Suriyenin toprak bütünlüğü:  Türkiyenin açıklamalarına karşın, bölgedeki durumun Türkiyenin sınırlarına dönük ispat edilebilir bir güvenlik sorunu yaratmadığı düşüncesinde olan birçok Batılı ülke, Barış Pınarı Operasyonunun uluslar arası hukukun gereklerini karşılamadığı düşüncesinde.

Yapılan değerlendirmelerde, Türkiyenin daha önceki operasyonları kapsamında Suriye topraklarında askeri güç bulundurduğu, Türk yetkililerin mevcut operasyon alanı olarak Irak sınırına kadar çok geniş bir bölgeyi gündeme getirdiği ve bunun da geniş bir açıdan bakıldığında Suriyenin toprak bütünlüğüne ilişkin kaygıları tetiklediği belirtiliyor.
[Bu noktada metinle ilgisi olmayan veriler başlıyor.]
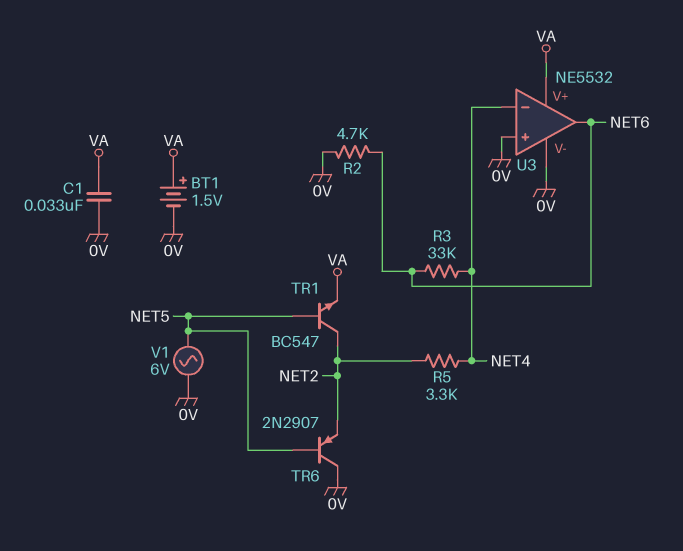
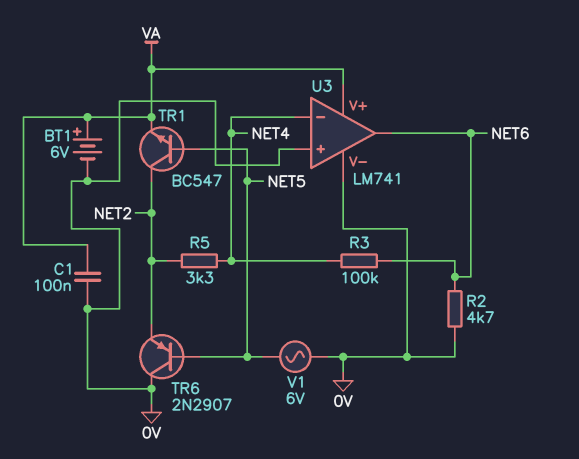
BT1: 1.5V (plus VA, minus 0V) -> 6V (plus VA, minus 0V)
C1: 33nF (0V, VA) -> 100nF (0V, VA)
R3: 33k (NET4, NET6) -> 100k (NET4, NET6)
U3: NE5532 -> LM741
IŞİD ile mücadele:  Kaygıların ortaklaştığı bir başka unsur da Türkiyenin operasyonun IŞİD ile mücadeleye sekte uğratabilecek olması. ABD Başkanı Trumpın açıklamalarının tersine IŞİDin daha tam olarak ortadan kaldırılmadığı, ayrıca tutuklu IŞİD üyeleri ve ailelerin akıbetinin belirsiz bir hale geldiğini düşünen Batılı ülkeler, Türkiyenin IŞİD ile bu süreçte ne kadar etkin bir mücadele gerçekleştireceği konusunda kaygıları olduğunu saklamıyorlar.

Sınırlı bir operasyon olmalı

Bu kaygılarını dile getiren Batılı ülkeler, Türkiyenin operasyonun kapsamına göre tepkilerin de daha sertleşebileceği uyarısında bulunuyorlar. NATO Genel Sekreteri Jens Stoltenbergin açıklamasında dile getirdiği gibi ölçülü ve sınırlı bir operasyon gerçekleştirilmesi durumunda Batının da tepkisinin mevcut durumda kalacağı, ancak operasyonun genişlemesi durumunda yaptırımları da kapsayacak şekilde tepkilerin gelişebileceği değerlendirmesi yapılıyor.